Given records:
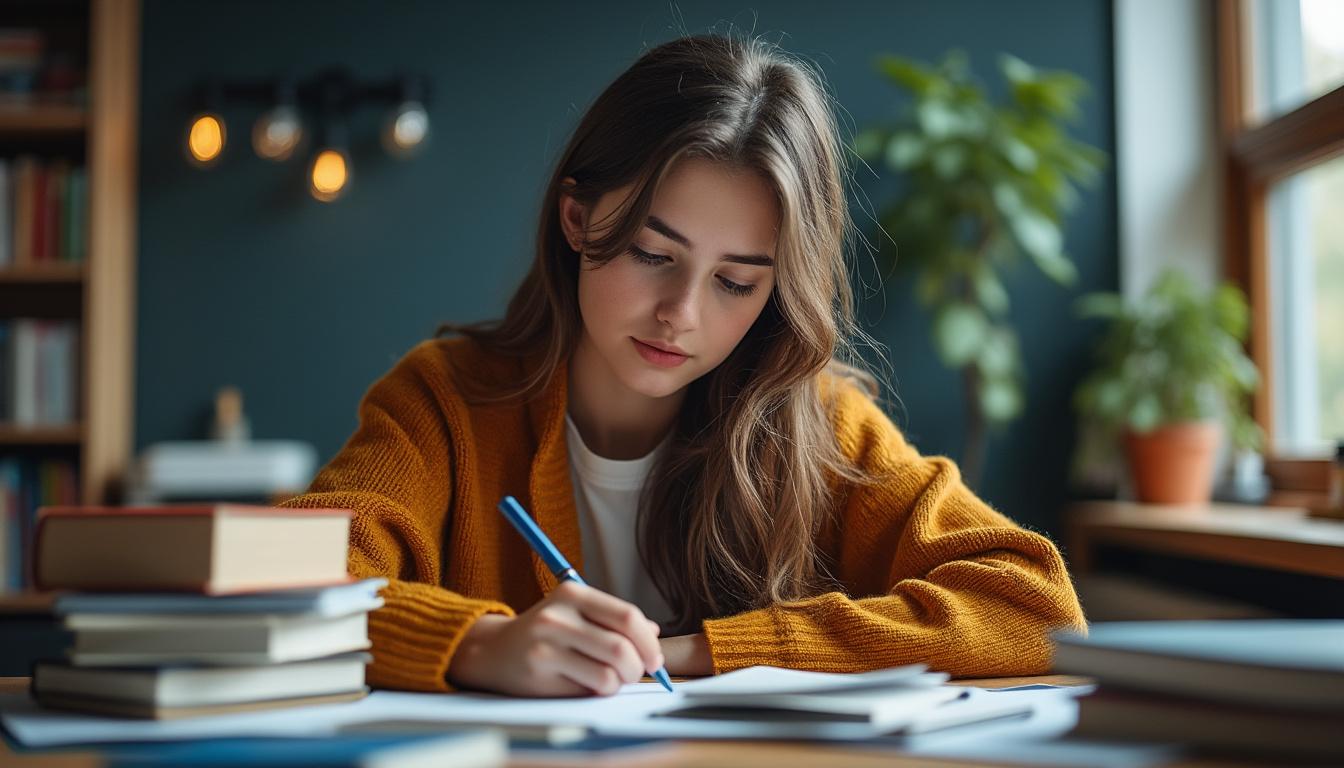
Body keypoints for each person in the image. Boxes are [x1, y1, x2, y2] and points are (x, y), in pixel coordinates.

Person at [281, 33, 1086, 697]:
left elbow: (1033, 604)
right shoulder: (448, 402)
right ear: (576, 218)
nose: (683, 314)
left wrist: (703, 650)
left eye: (737, 281)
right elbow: (280, 587)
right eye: (652, 253)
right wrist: (478, 645)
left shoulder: (819, 425)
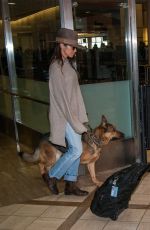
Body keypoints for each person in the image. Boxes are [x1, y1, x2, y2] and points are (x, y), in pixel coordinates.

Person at [48, 28, 89, 196]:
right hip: (65, 117)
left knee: (75, 149)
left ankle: (70, 185)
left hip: (73, 116)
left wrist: (80, 116)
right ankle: (52, 175)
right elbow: (62, 100)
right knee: (76, 150)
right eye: (72, 47)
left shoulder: (66, 64)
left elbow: (74, 94)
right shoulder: (56, 67)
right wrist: (74, 121)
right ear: (62, 46)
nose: (75, 50)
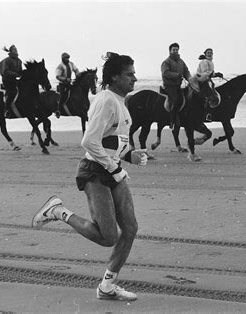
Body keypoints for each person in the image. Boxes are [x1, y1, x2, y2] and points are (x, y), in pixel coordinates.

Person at [32, 52, 147, 301]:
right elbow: (89, 141)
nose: (134, 79)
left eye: (134, 74)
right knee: (108, 237)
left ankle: (107, 286)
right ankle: (58, 211)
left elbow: (112, 141)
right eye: (129, 74)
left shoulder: (119, 101)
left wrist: (130, 156)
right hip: (94, 171)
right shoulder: (106, 100)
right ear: (114, 76)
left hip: (112, 169)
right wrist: (114, 168)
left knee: (130, 228)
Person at [161, 42, 191, 129]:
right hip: (169, 86)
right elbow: (165, 73)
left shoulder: (181, 62)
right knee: (176, 100)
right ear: (170, 51)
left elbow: (186, 71)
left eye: (177, 50)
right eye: (173, 50)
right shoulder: (166, 62)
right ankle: (172, 120)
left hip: (178, 85)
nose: (175, 51)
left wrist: (190, 79)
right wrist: (177, 75)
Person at [196, 48, 223, 121]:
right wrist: (215, 74)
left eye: (211, 52)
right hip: (201, 79)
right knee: (210, 94)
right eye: (208, 53)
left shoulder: (210, 61)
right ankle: (207, 113)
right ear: (205, 54)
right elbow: (205, 73)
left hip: (206, 79)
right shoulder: (204, 62)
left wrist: (217, 74)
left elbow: (210, 74)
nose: (210, 54)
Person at [0, 45, 23, 118]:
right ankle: (7, 110)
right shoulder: (6, 60)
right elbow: (4, 71)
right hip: (7, 80)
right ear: (11, 51)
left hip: (15, 80)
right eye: (14, 49)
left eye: (16, 49)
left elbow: (20, 71)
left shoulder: (19, 61)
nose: (16, 50)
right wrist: (16, 74)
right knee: (12, 92)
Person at [55, 52, 80, 117]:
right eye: (66, 58)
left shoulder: (71, 64)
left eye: (68, 58)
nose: (67, 59)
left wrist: (77, 75)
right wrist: (66, 79)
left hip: (69, 83)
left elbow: (76, 70)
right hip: (62, 85)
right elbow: (58, 76)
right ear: (63, 59)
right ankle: (58, 110)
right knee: (63, 96)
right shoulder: (60, 66)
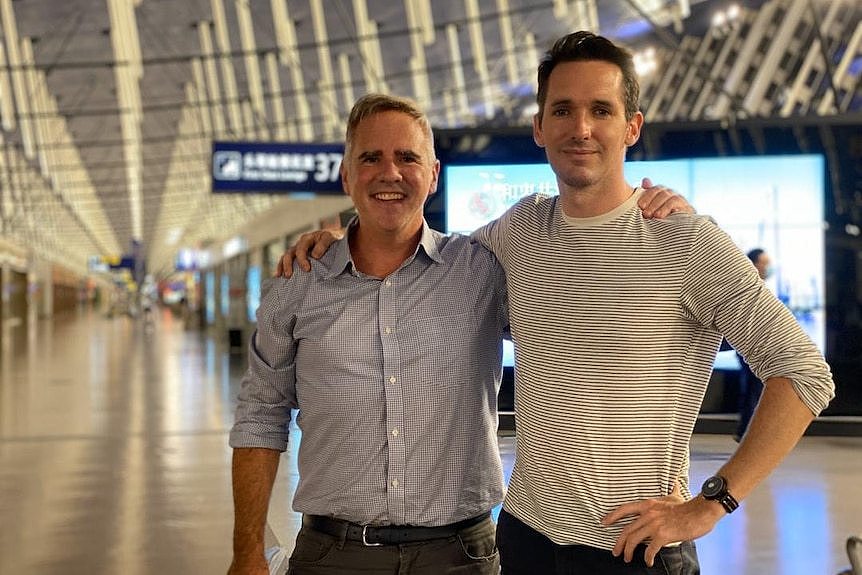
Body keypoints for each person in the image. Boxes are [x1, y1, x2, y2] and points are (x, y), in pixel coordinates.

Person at [280, 32, 834, 575]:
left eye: (601, 110)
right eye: (563, 110)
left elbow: (804, 375)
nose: (582, 128)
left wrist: (712, 503)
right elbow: (421, 263)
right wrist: (342, 240)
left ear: (631, 127)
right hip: (524, 538)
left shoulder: (684, 243)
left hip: (633, 548)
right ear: (539, 128)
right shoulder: (519, 230)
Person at [229, 94, 691, 575]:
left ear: (432, 175)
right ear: (347, 176)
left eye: (408, 157)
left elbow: (591, 329)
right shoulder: (299, 284)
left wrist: (649, 216)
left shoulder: (481, 269)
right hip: (332, 555)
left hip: (461, 557)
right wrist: (246, 555)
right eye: (371, 158)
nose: (390, 173)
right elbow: (261, 415)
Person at [734, 248, 772, 441]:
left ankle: (745, 431)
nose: (767, 267)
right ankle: (747, 433)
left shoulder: (760, 286)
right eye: (764, 263)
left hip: (760, 344)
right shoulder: (747, 286)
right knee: (752, 388)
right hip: (748, 345)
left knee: (753, 388)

What is expected: Please report the number of lines in the listing that include "ankle", and add nothing to it.

Final answer: 10